Une attention particulière concerne les éléments suivants, à visée :

• diagnostique quantitative pour discerner quelle serait la pathologie du patient. Une différence importante est donc faite entre le syndrome d’épuisement (classifié sous ICD-10 sous le code F43.8), la dépression, le syndrome de stress post-traumatique et les troubles neuropsychologiques. L’influence, fortement marquée par l'Evidence Based Medicine, semble conduire le soin vers un modèle standardisé avec parfois des prescriptions rédigées pour certains acteurs ;

• éducative, avec l’objectif d’apprendre aux personnes (patients et employeurs) :

o les approches biologiques du corps en lien avec les pathologies causées par le stress,

o à gérer les troubles du sommeil,

o la gestion de l’énergie, par éventuellement le QI-gong ou d’autres méthodes inspirées de la médecine dite « alternative » ;

• psychothérapeutique, avec très souvent (mais pas systématiquement) un travail important axé sur la remédiation d’une mauvaise confiance en soi du patient, fréquemment considérée comme étant une des causes du syndrome d’épuisement. Une attention peut donc être consacrée à revoir le style d’attachement et les attributions causales des personnes. Les références théoriques et l’aspect pratique sont très souvent (mais pas exclusivement) influencés par les « Thérapies comportementales et cognitives de troisième vague », à savoir des méthodes basées sur la pleine conscience et la relaxation, généralement implémentées en groupe pour permettre à l’individu d’être confronté à des pairs ayant vécu les mêmes symptômes.

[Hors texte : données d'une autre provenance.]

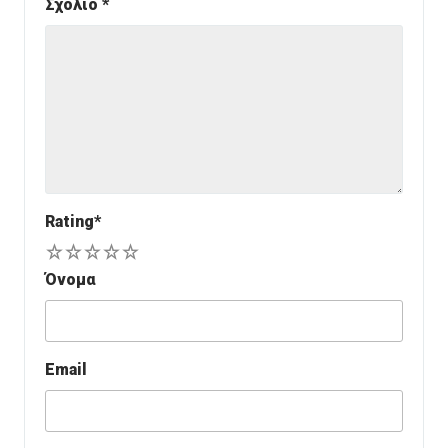
Σχόλιο
*
Rating
*
1
2
3
4
5
Όνομα
Email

Le programme de suivi dans les institutions de réhabilitation peut être très long et s'étendre sur plusieurs années. En revanche, les patients sont souvent limités à un certain nombre de consultations, préalablement définies.

L’action rationnelle est très souvent guidée par le retour du patient au travail à temps plein. En apparence, il y a une certaine médicalisation des conduites déviantes réclamant des réponses techniques pour permettre à l’individu de s’adapter à l’environnement. L’influence, fortement marquée par l'Evidence Based Medicine (EBM), semble conduire le soin vers un modèle standardisé avec parfois des prescriptions rédigées.

Ces méthodes standardisées, notamment les TCC soumises à l’EBM, sont parfois considérées être au service d’une idéologie gestionnaire. Selon cette thèse, ces techniques concevraient le symptôme non pas comme l’expression du vécu du sujet, mais plutôt comme « une anomalie qu’il faut éliminer » (Gaulejac, 2015, p. 152). Ainsi, les praticiens sont soumis à cette idéologie gestionnaire, qui serait une des causes de la souffrance au travail. Le manque de possibilités pour les praticiens à agir sur l’organisation du travail induit des stratégies de défense. Elles s’expriment par le déni de l’impact des idéologies gestionnaires sur les pathologies professionnelles. Cependant, les praticiens ont une certaine marge de manœuvre, ce qui leur permet de développer des accords normatifs pour agir sur les diagnostics et de conduire les séances de psychothérapie comme bon leur semble. Ainsi, les séances de psychothérapie sont également consacrées à conduire un travail portant sur des aspects qualitatifs, dont le récit du vécu du patient.